* _Passage_
As journalists and a veritable army of newfound Zimbabwe “experts” join the bun rush to describe the history of Robert Mugabe’s replacement, Emmerson Mnangagwa, there has been much talk about his role in the Gukurahundi killings of the 1980s.

Some have said his part in the massacres is “shrouded in mystery”, others that he was the “architect” or “mastermind”. Still others seem to have bought Mnangagwa’s line that his participation is a myth – or that it has, at least, been wildly exaggerated. All of them are wrong.

In January 1983, when the North Korean-trained Fifth Brigade (5 Brigade) of the army was deployed in Matabeleland North, Mnangagwa was Mugabe’s minister of state security.

That portfolio brought with it control over the Central Intelligence Organisation (CIO), a Rhodesian institution that was partly reconfigured in 1980 when Mugabe took power at independence.

Structurally, the main changes to the CIO had been the formal incorporation of the domestic security and intelligence function – previously informally controlled by the organisation through the Special Branch of the Rhodesian police – and the drafting of personnel from ZANU’s department of security into the organisation.

* _Instructions_
a) In the passage on Mnangagwa, what post did he hold in Mugabe's government when the Fifth Brigade was deployed in Matabeleland North in January 1983?
b) Write out the passage on Mnangagwa word for word, starting at "Structurally, the main" and ending at "into the organisation.".
The data after this point comes from a separate, unrelated source.

* _Source data_
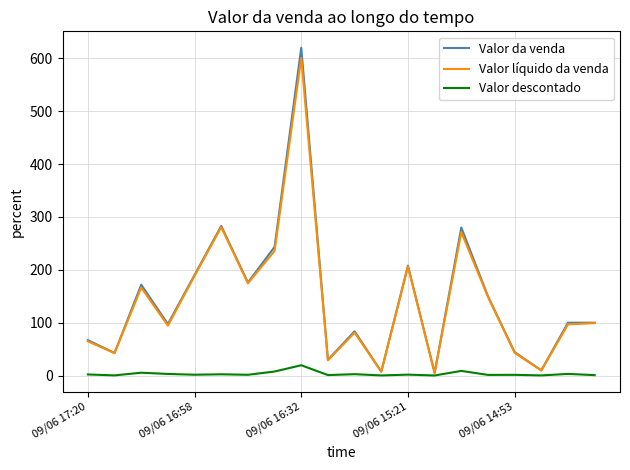

What is the maximum value shown in the chart?

620.0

* _Per-task outputs_
a) He was Mugabe's minister of state security.

b)
Structurally, the main changes to the CIO had been the formal incorporation of the domestic security and intelligence function – previously informally controlled by the organisation through the Special Branch of the Rhodesian police – and the drafting of personnel from ZANU’s department of security into the organisation.